EXERCISE INSTRUCTIONS
Please reproduce the data exactly, excluding any pictures it contains.

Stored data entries
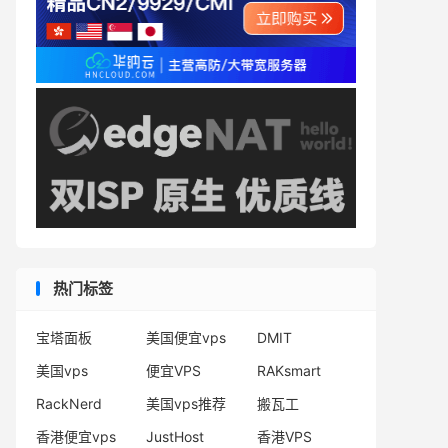
热门标签
宝塔面板
美国便宜vps
DMIT
美国vps
便宜VPS
RAKsmart
RackNerd
美国vps推荐
搬瓦工
香港便宜vps
JustHost
香港VPS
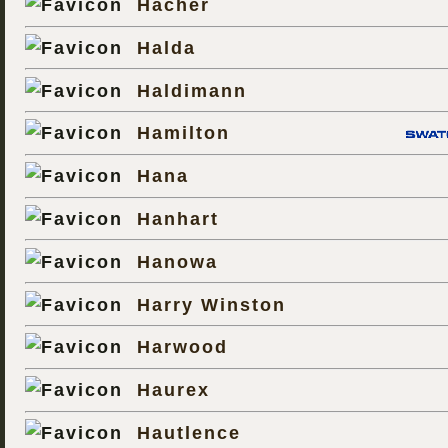
Hacher
Halda
Haldimann
Hamilton
Hana
Hanhart
Hanowa
Harry Winston
Harwood
Haurex
Hautlence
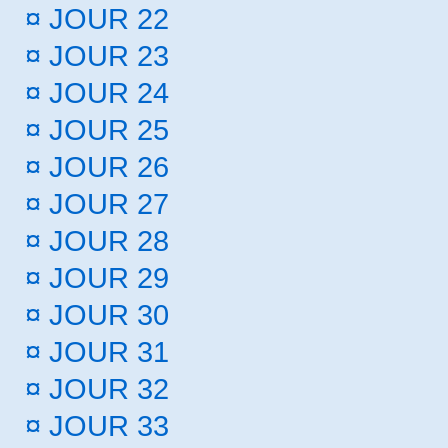
¤
JOUR 22
¤
JOUR 23
¤
JOUR 24
¤
JOUR 25
¤
JOUR 26
¤
JOUR 27
¤
JOUR 28
¤
JOUR 29
¤
JOUR 30
¤
JOUR 31
¤
JOUR 32
¤
JOUR 33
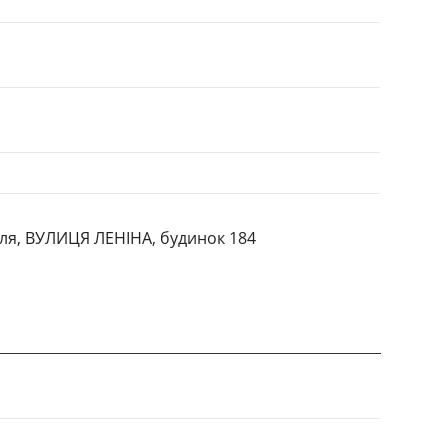
ілля, ВУЛИЦЯ ЛЕНІНА, будинок 184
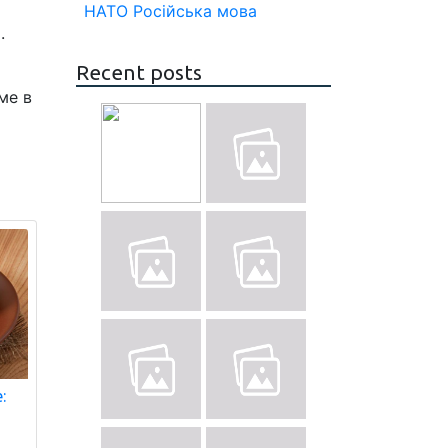
НАТО
Російська мова
.
Recent posts
ме в
:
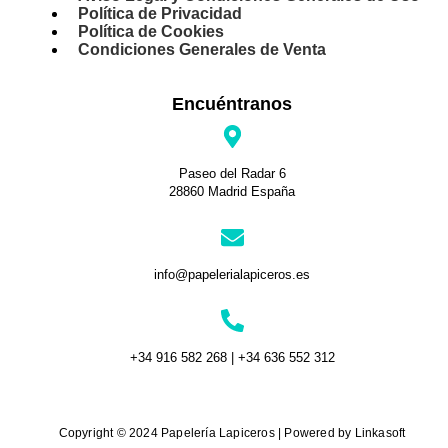
Política de Privacidad
Política de Cookies
Condiciones Generales de Venta
Encuéntranos
Paseo del Radar 6
28860 Madrid España
info@papelerialapiceros.es
+34 916 582 268 | +34 636 552 312
Copyright © 2024 Papelería Lapiceros | Powered by Linkasoft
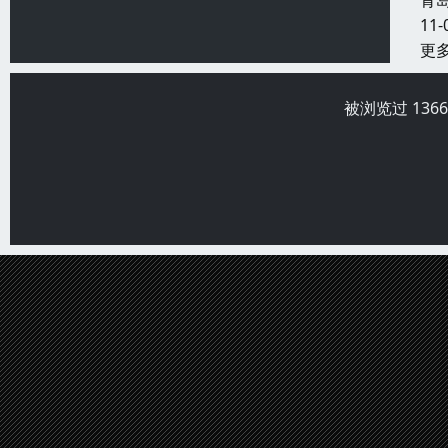
青
11-
更
被浏览过 136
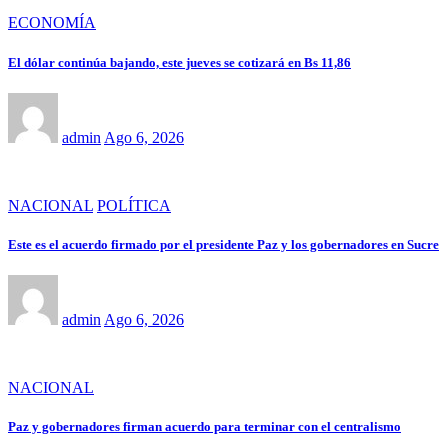
ECONOMÍA
El dólar continúa bajando, este jueves se cotizará en Bs 11,86
admin
Ago 6, 2026
NACIONAL
POLÍTICA
Este es el acuerdo firmado por el presidente Paz y los gobernadores en Sucre
admin
Ago 6, 2026
NACIONAL
Paz y gobernadores firman acuerdo para terminar con el centralismo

ANSWER TO THE EXERCISE
热门标签
宝塔面板
美国便宜vps
DMIT
美国vps
便宜VPS
RAKsmart
RackNerd
美国vps推荐
搬瓦工
香港便宜vps
JustHost
香港VPS
Hacher
Halda
Haldimann
Hamilton
Hana
Hanhart
Hanowa
Harry Winston
Harwood
Haurex
Hautlence
¤
JOUR 22
¤
JOUR 23
¤
JOUR 24
¤
JOUR 25
¤
JOUR 26
¤
JOUR 27
¤
JOUR 28
¤
JOUR 29
¤
JOUR 30
¤
JOUR 31
¤
JOUR 32
¤
JOUR 33
ілля, ВУЛИЦЯ ЛЕНІНА, будинок 184
НАТО
Російська мова
.
Recent posts
ме в
:
Política de Privacidad
Política de Cookies
Condiciones Generales de Venta
Encuéntranos
Paseo del Radar 6
28860 Madrid España
info@papelerialapiceros.es
+34 916 582 268 | +34 636 552 312
Copyright © 2024 Papelería Lapiceros | Powered by Linkasoft
青
11-
更
被浏览过 136
ECONOMÍA
El dólar continúa bajando, este jueves se cotizará en Bs 11,86
admin
Ago 6, 2026
NACIONAL
POLÍTICA
Este es el acuerdo firmado por el presidente Paz y los gobernadores en Sucre
admin
Ago 6, 2026
NACIONAL
Paz y gobernadores firman acuerdo para terminar con el centralismo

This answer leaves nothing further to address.